▶ **TASK INSTRUCTIONS**:
Go to the line holding "9: (863, 75, 0.45)" in the entries below and write out exactly every line down to and including the line holding "44: (749, 102, 0.48)".

▶ **DATA**:

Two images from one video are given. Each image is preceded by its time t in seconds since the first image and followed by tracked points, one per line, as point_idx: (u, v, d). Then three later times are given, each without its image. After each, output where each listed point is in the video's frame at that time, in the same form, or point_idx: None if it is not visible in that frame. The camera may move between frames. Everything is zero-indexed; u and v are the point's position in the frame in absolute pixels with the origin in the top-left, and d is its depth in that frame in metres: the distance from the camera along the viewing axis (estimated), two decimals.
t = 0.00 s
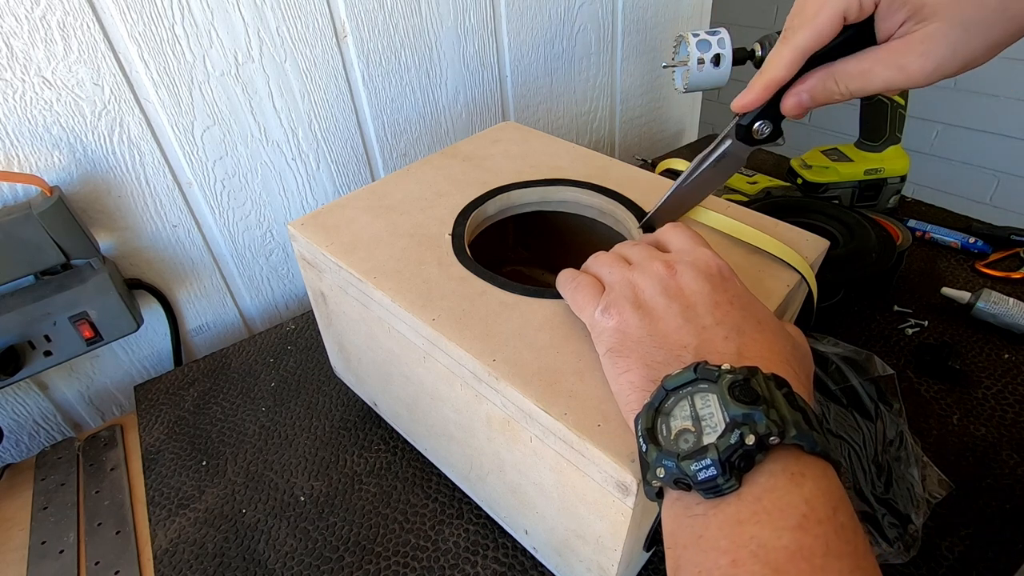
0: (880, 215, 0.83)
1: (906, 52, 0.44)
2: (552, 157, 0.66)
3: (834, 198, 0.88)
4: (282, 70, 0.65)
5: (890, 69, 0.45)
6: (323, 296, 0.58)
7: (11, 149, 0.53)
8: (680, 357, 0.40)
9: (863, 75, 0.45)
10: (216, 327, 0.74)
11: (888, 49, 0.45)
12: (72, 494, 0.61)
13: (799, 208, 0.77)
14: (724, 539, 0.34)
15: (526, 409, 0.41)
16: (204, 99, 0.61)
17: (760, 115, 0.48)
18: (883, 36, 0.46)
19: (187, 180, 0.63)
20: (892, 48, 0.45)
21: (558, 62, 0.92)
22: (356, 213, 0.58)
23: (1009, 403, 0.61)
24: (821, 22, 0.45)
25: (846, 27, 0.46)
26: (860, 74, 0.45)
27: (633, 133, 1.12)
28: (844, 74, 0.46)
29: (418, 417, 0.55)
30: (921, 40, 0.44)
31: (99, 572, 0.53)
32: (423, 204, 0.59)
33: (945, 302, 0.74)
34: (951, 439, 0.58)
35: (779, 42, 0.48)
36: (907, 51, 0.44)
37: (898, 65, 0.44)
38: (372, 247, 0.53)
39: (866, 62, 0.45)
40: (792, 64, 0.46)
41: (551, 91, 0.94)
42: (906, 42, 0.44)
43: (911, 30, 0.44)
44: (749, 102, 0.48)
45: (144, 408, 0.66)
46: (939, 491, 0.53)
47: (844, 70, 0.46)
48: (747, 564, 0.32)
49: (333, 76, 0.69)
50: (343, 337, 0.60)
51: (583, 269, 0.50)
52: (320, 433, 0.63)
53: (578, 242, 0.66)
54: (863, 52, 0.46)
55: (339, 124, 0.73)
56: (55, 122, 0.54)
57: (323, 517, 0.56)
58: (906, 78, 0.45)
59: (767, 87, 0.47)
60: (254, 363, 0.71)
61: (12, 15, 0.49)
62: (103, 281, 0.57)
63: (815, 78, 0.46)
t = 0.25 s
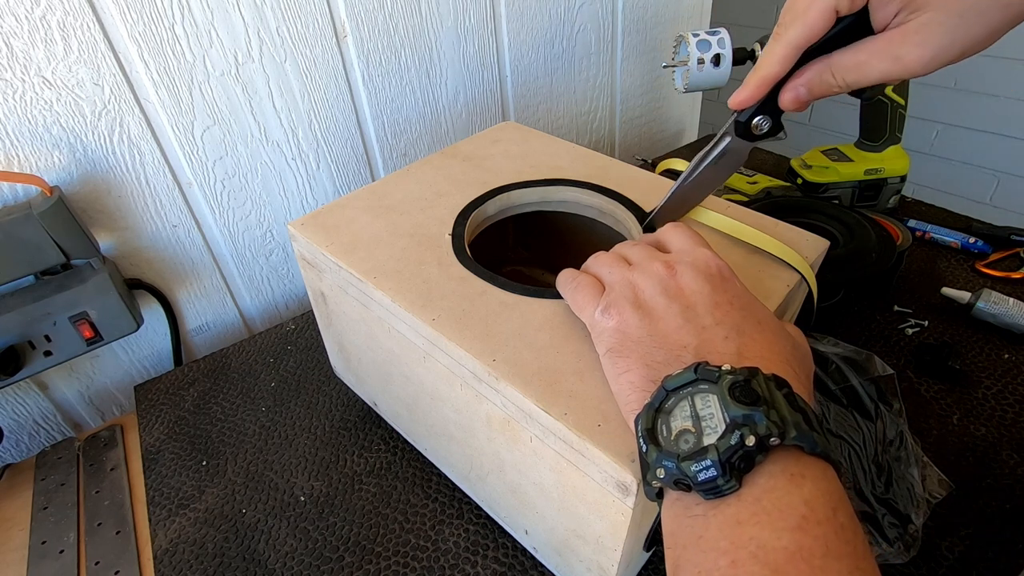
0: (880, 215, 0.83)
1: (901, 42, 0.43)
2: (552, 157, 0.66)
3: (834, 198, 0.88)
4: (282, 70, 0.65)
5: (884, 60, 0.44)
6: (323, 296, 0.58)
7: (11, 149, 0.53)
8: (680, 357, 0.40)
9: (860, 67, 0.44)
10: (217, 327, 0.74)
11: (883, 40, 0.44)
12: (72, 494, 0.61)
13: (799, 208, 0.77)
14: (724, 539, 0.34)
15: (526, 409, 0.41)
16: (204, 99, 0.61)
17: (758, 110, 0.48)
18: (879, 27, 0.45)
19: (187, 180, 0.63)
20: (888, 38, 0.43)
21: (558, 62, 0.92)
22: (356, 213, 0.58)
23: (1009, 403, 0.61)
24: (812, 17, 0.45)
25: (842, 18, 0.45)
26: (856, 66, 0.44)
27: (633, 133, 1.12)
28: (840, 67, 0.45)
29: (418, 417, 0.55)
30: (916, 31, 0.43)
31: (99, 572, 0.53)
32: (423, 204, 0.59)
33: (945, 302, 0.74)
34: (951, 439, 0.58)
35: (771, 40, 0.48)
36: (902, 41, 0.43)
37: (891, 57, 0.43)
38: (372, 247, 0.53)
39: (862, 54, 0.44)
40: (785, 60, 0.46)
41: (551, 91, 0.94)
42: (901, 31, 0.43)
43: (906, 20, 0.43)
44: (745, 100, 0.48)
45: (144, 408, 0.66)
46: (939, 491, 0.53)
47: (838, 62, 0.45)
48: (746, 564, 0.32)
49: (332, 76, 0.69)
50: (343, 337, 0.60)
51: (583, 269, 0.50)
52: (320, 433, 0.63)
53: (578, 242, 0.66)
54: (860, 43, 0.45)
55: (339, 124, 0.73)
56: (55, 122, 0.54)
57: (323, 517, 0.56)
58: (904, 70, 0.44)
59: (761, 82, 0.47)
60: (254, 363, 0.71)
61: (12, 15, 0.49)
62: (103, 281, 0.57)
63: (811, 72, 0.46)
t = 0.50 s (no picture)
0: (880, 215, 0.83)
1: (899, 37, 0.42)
2: (552, 157, 0.66)
3: (834, 198, 0.88)
4: (282, 70, 0.65)
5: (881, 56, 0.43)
6: (323, 296, 0.58)
7: (11, 149, 0.53)
8: (680, 357, 0.40)
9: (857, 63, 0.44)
10: (217, 327, 0.74)
11: (879, 35, 0.43)
12: (72, 494, 0.61)
13: (799, 208, 0.77)
14: (724, 540, 0.34)
15: (526, 409, 0.41)
16: (204, 99, 0.61)
17: (755, 108, 0.48)
18: (875, 21, 0.44)
19: (187, 180, 0.63)
20: (884, 33, 0.43)
21: (558, 62, 0.92)
22: (356, 213, 0.58)
23: (1009, 403, 0.61)
24: (807, 15, 0.45)
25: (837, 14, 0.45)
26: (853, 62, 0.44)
27: (633, 133, 1.12)
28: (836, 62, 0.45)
29: (418, 417, 0.55)
30: (912, 26, 0.42)
31: (99, 572, 0.53)
32: (423, 204, 0.59)
33: (945, 302, 0.74)
34: (951, 439, 0.58)
35: (767, 38, 0.48)
36: (898, 36, 0.43)
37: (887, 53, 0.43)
38: (372, 247, 0.53)
39: (859, 49, 0.44)
40: (780, 58, 0.47)
41: (551, 91, 0.94)
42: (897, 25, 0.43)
43: (902, 15, 0.43)
44: (740, 98, 0.49)
45: (144, 408, 0.66)
46: (939, 491, 0.53)
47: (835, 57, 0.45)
48: (746, 565, 0.32)
49: (332, 76, 0.69)
50: (343, 338, 0.60)
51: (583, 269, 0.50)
52: (320, 433, 0.63)
53: (578, 242, 0.66)
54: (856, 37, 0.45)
55: (339, 124, 0.73)
56: (55, 122, 0.54)
57: (323, 517, 0.56)
58: (901, 64, 0.43)
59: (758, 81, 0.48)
60: (254, 363, 0.71)
61: (12, 15, 0.49)
62: (103, 281, 0.57)
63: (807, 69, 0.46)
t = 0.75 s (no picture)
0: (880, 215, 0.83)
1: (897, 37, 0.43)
2: (552, 157, 0.66)
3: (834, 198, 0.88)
4: (282, 70, 0.65)
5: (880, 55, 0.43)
6: (323, 297, 0.58)
7: (11, 149, 0.53)
8: (680, 357, 0.40)
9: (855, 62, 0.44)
10: (216, 327, 0.74)
11: (877, 35, 0.43)
12: (72, 494, 0.61)
13: (799, 208, 0.77)
14: (725, 540, 0.34)
15: (526, 409, 0.41)
16: (204, 99, 0.61)
17: (753, 107, 0.48)
18: (873, 21, 0.44)
19: (187, 180, 0.63)
20: (881, 33, 0.43)
21: (558, 62, 0.92)
22: (356, 213, 0.58)
23: (1009, 403, 0.61)
24: (804, 15, 0.45)
25: (835, 14, 0.45)
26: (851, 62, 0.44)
27: (633, 133, 1.12)
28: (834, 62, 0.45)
29: (418, 417, 0.55)
30: (910, 25, 0.42)
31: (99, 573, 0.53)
32: (423, 204, 0.59)
33: (945, 302, 0.74)
34: (951, 439, 0.58)
35: (764, 39, 0.49)
36: (896, 36, 0.43)
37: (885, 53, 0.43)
38: (372, 247, 0.53)
39: (857, 49, 0.44)
40: (778, 57, 0.47)
41: (551, 91, 0.94)
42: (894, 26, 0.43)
43: (899, 15, 0.43)
44: (739, 98, 0.49)
45: (144, 408, 0.66)
46: (939, 491, 0.53)
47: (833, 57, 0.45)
48: (747, 565, 0.32)
49: (332, 76, 0.69)
50: (343, 338, 0.60)
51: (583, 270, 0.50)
52: (320, 433, 0.63)
53: (578, 242, 0.66)
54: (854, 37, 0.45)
55: (339, 124, 0.73)
56: (55, 122, 0.54)
57: (323, 518, 0.56)
58: (899, 63, 0.43)
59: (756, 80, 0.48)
60: (254, 363, 0.71)
61: (12, 15, 0.49)
62: (103, 281, 0.57)
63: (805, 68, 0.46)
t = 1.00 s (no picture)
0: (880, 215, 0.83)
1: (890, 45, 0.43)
2: (552, 157, 0.66)
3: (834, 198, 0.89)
4: (282, 70, 0.65)
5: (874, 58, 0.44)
6: (323, 296, 0.58)
7: (11, 149, 0.53)
8: (681, 355, 0.40)
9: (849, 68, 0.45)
10: (216, 327, 0.74)
11: (869, 41, 0.44)
12: (73, 494, 0.61)
13: (799, 208, 0.77)
14: (728, 534, 0.33)
15: (526, 409, 0.41)
16: (204, 99, 0.61)
17: (750, 110, 0.48)
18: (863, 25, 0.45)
19: (187, 180, 0.63)
20: (874, 39, 0.44)
21: (558, 62, 0.92)
22: (356, 213, 0.58)
23: (1009, 403, 0.61)
24: (793, 20, 0.45)
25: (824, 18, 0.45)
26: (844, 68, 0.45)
27: (632, 133, 1.12)
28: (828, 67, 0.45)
29: (418, 417, 0.55)
30: (902, 31, 0.43)
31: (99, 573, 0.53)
32: (423, 204, 0.59)
33: (945, 302, 0.74)
34: (951, 439, 0.58)
35: (755, 44, 0.48)
36: (888, 41, 0.43)
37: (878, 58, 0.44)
38: (372, 247, 0.53)
39: (850, 54, 0.44)
40: (770, 63, 0.46)
41: (551, 92, 0.94)
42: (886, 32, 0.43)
43: (890, 20, 0.43)
44: (735, 105, 0.48)
45: (144, 408, 0.66)
46: (939, 491, 0.53)
47: (826, 63, 0.45)
48: (749, 560, 0.32)
49: (333, 76, 0.69)
50: (343, 337, 0.60)
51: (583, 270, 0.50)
52: (320, 433, 0.63)
53: (578, 241, 0.66)
54: (846, 41, 0.45)
55: (339, 124, 0.73)
56: (55, 122, 0.54)
57: (323, 517, 0.56)
58: (892, 67, 0.44)
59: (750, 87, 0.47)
60: (254, 363, 0.71)
61: (12, 15, 0.49)
62: (103, 281, 0.57)
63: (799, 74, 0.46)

▶ **COMPLETED EXERCISE**:
9: (863, 75, 0.45)
10: (216, 327, 0.74)
11: (888, 49, 0.45)
12: (72, 494, 0.61)
13: (799, 208, 0.77)
14: (724, 539, 0.34)
15: (526, 409, 0.41)
16: (204, 99, 0.61)
17: (760, 115, 0.48)
18: (883, 36, 0.46)
19: (187, 180, 0.63)
20: (892, 48, 0.45)
21: (558, 62, 0.92)
22: (356, 213, 0.58)
23: (1009, 403, 0.61)
24: (821, 22, 0.45)
25: (846, 27, 0.46)
26: (860, 74, 0.45)
27: (633, 133, 1.12)
28: (844, 74, 0.46)
29: (418, 417, 0.55)
30: (921, 40, 0.44)
31: (99, 572, 0.53)
32: (423, 204, 0.59)
33: (945, 302, 0.74)
34: (951, 439, 0.58)
35: (779, 42, 0.48)
36: (907, 51, 0.44)
37: (898, 65, 0.44)
38: (372, 247, 0.53)
39: (866, 62, 0.45)
40: (792, 64, 0.46)
41: (551, 91, 0.94)
42: (906, 42, 0.44)
43: (911, 30, 0.44)
44: (749, 102, 0.48)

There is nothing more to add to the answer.